#### Job:
Transcribe the records below. Leave every word as it is.
^^^^^^^^^^^^^^^^
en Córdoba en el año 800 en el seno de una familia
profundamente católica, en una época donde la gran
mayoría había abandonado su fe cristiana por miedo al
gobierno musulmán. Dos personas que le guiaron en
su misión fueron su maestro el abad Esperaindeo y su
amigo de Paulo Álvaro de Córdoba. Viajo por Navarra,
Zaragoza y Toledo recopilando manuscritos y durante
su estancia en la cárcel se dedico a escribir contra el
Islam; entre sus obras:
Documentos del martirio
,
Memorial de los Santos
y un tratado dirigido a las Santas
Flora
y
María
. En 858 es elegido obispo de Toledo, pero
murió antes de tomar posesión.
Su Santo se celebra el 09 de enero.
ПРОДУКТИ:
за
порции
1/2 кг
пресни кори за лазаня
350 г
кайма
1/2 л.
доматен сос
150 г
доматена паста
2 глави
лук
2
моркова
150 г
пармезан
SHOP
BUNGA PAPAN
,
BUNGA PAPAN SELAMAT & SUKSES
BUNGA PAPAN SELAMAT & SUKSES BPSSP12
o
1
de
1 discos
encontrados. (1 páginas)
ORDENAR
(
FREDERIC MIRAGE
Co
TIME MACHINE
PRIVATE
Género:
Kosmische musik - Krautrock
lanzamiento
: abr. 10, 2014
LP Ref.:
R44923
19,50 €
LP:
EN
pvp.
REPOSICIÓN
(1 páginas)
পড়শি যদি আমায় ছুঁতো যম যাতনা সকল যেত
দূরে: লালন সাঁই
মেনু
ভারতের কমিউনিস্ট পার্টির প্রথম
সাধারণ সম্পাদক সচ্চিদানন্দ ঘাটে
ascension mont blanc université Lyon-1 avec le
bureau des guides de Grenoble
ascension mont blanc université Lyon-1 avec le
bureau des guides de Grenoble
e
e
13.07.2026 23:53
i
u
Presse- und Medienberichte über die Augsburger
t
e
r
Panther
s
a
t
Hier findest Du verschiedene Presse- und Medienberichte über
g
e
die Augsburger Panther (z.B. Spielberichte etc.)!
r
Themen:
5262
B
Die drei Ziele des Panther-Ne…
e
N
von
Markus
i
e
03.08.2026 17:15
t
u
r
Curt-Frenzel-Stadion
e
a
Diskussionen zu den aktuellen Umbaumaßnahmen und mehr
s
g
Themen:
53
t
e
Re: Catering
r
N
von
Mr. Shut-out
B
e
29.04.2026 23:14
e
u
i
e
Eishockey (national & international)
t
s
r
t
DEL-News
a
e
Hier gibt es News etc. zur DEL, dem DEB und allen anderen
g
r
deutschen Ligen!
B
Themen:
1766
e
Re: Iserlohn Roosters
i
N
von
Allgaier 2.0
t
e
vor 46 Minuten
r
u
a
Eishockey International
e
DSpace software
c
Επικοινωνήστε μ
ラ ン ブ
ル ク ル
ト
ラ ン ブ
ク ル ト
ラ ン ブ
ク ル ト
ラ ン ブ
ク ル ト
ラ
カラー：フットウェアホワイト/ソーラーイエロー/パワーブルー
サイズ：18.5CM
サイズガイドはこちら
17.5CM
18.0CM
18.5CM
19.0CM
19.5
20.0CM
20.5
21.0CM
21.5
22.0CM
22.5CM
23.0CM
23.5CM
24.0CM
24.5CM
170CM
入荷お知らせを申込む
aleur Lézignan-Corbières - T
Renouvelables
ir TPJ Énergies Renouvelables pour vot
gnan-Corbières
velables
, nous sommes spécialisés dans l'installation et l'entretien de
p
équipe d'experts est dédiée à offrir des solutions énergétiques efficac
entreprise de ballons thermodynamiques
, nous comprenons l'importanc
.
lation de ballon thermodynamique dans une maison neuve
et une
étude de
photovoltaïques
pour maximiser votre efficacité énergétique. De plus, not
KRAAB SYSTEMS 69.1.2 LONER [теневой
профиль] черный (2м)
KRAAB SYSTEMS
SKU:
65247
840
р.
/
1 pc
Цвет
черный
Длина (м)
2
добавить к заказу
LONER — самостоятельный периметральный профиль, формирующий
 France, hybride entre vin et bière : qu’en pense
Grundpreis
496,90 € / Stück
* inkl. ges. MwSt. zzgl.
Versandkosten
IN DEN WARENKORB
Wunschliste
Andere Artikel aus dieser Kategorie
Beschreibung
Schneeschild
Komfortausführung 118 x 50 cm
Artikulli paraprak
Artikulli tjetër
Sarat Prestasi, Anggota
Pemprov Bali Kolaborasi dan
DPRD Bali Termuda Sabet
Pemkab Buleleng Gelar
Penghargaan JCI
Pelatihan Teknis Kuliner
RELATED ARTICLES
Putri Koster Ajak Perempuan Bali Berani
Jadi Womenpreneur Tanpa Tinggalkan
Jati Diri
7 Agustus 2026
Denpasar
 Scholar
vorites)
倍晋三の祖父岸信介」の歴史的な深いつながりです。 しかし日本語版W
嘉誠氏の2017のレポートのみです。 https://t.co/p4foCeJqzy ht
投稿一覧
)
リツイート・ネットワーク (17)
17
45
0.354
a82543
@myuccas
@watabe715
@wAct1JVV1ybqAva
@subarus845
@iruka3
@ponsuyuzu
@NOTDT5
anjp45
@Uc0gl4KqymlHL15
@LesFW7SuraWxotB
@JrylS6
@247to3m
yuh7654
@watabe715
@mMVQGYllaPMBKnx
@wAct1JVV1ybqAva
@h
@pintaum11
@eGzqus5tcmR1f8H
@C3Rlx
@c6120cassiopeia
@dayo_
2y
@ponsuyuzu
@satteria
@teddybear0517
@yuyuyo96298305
^^^^^^^^^^^^^^^^
#### Exercise result:
en Córdoba en el año 800 en el seno de una familia
profundamente católica, en una época donde la gran
mayoría había abandonado su fe cristiana por miedo al
gobierno musulmán. Dos personas que le guiaron en
su misión fueron su maestro el abad Esperaindeo y su
amigo de Paulo Álvaro de Córdoba. Viajo por Navarra,
Zaragoza y Toledo recopilando manuscritos y durante
su estancia en la cárcel se dedico a escribir contra el
Islam; entre sus obras:
Documentos del martirio
,
Memorial de los Santos
y un tratado dirigido a las Santas
Flora
y
María
. En 858 es elegido obispo de Toledo, pero
murió antes de tomar posesión.
Su Santo se celebra el 09 de enero.
ПРОДУКТИ:
за
порции
1/2 кг
пресни кори за лазаня
350 г
кайма
1/2 л.
доматен сос
150 г
доматена паста
2 глави
лук
2
моркова
150 г
пармезан
SHOP
BUNGA PAPAN
,
BUNGA PAPAN SELAMAT & SUKSES
BUNGA PAPAN SELAMAT & SUKSES BPSSP12
o
1
de
1 discos
encontrados. (1 páginas)
ORDENAR
(
FREDERIC MIRAGE
Co
TIME MACHINE
PRIVATE
Género:
Kosmische musik - Krautrock
lanzamiento
: abr. 10, 2014
LP Ref.:
R44923
19,50 €
LP:
EN
pvp.
REPOSICIÓN
(1 páginas)
পড়শি যদি আমায় ছুঁতো যম যাতনা সকল যেত
দূরে: লালন সাঁই
মেনু
ভারতের কমিউনিস্ট পার্টির প্রথম
সাধারণ সম্পাদক সচ্চিদানন্দ ঘাটে
ascension mont blanc université Lyon-1 avec le
bureau des guides de Grenoble
ascension mont blanc université Lyon-1 avec le
bureau des guides de Grenoble
e
e
13.07.2026 23:53
i
u
Presse- und Medienberichte über die Augsburger
t
e
r
Panther
s
a
t
Hier findest Du verschiedene Presse- und Medienberichte über
g
e
die Augsburger Panther (z.B. Spielberichte etc.)!
r
Themen:
5262
B
Die drei Ziele des Panther-Ne…
e
N
von
Markus
i
e
03.08.2026 17:15
t
u
r
Curt-Frenzel-Stadion
e
a
Diskussionen zu den aktuellen Umbaumaßnahmen und mehr
s
g
Themen:
53
t
e
Re: Catering
r
N
von
Mr. Shut-out
B
e
29.04.2026 23:14
e
u
i
e
Eishockey (national & international)
t
s
r
t
DEL-News
a
e
Hier gibt es News etc. zur DEL, dem DEB und allen anderen
g
r
deutschen Ligen!
B
Themen:
1766
e
Re: Iserlohn Roosters
i
N
von
Allgaier 2.0
t
e
vor 46 Minuten
r
u
a
Eishockey International
e
DSpace software
c
Επικοινωνήστε μ
ラ ン ブ
ル ク ル
ト
ラ ン ブ
ク ル ト
ラ ン ブ
ク ル ト
ラ ン ブ
ク ル ト
ラ
カラー：フットウェアホワイト/ソーラーイエロー/パワーブルー
サイズ：18.5CM
サイズガイドはこちら
17.5CM
18.0CM
18.5CM
19.0CM
19.5
20.0CM
20.5
21.0CM
21.5
22.0CM
22.5CM
23.0CM
23.5CM
24.0CM
24.5CM
170CM
入荷お知らせを申込む
aleur Lézignan-Corbières - T
Renouvelables
ir TPJ Énergies Renouvelables pour vot
gnan-Corbières
velables
, nous sommes spécialisés dans l'installation et l'entretien de
p
équipe d'experts est dédiée à offrir des solutions énergétiques efficac
entreprise de ballons thermodynamiques
, nous comprenons l'importanc
.
lation de ballon thermodynamique dans une maison neuve
et une
étude de
photovoltaïques
pour maximiser votre efficacité énergétique. De plus, not
KRAAB SYSTEMS 69.1.2 LONER [теневой
профиль] черный (2м)
KRAAB SYSTEMS
SKU:
65247
840
р.
/
1 pc
Цвет
черный
Длина (м)
2
добавить к заказу
LONER — самостоятельный периметральный профиль, формирующий
 France, hybride entre vin et bière : qu’en pense
Grundpreis
496,90 € / Stück
* inkl. ges. MwSt. zzgl.
Versandkosten
IN DEN WARENKORB
Wunschliste
Andere Artikel aus dieser Kategorie
Beschreibung
Schneeschild
Komfortausführung 118 x 50 cm
Artikulli paraprak
Artikulli tjetër
Sarat Prestasi, Anggota
Pemprov Bali Kolaborasi dan
DPRD Bali Termuda Sabet
Pemkab Buleleng Gelar
Penghargaan JCI
Pelatihan Teknis Kuliner
RELATED ARTICLES
Putri Koster Ajak Perempuan Bali Berani
Jadi Womenpreneur Tanpa Tinggalkan
Jati Diri
7 Agustus 2026
Denpasar
 Scholar
vorites)
倍晋三の祖父岸信介」の歴史的な深いつながりです。 しかし日本語版W
嘉誠氏の2017のレポートのみです。 https://t.co/p4foCeJqzy ht
投稿一覧
)
リツイート・ネットワーク (17)
17
45
0.354
a82543
@myuccas
@watabe715
@wAct1JVV1ybqAva
@subarus845
@iruka3
@ponsuyuzu
@NOTDT5
anjp45
@Uc0gl4KqymlHL15
@LesFW7SuraWxotB
@JrylS6
@247to3m
yuh7654
@watabe715
@mMVQGYllaPMBKnx
@wAct1JVV1ybqAva
@h
@pintaum11
@eGzqus5tcmR1f8H
@C3Rlx
@c6120cassiopeia
@dayo_
2y
@ponsuyuzu
@satteria
@teddybear0517
@yuyuyo96298305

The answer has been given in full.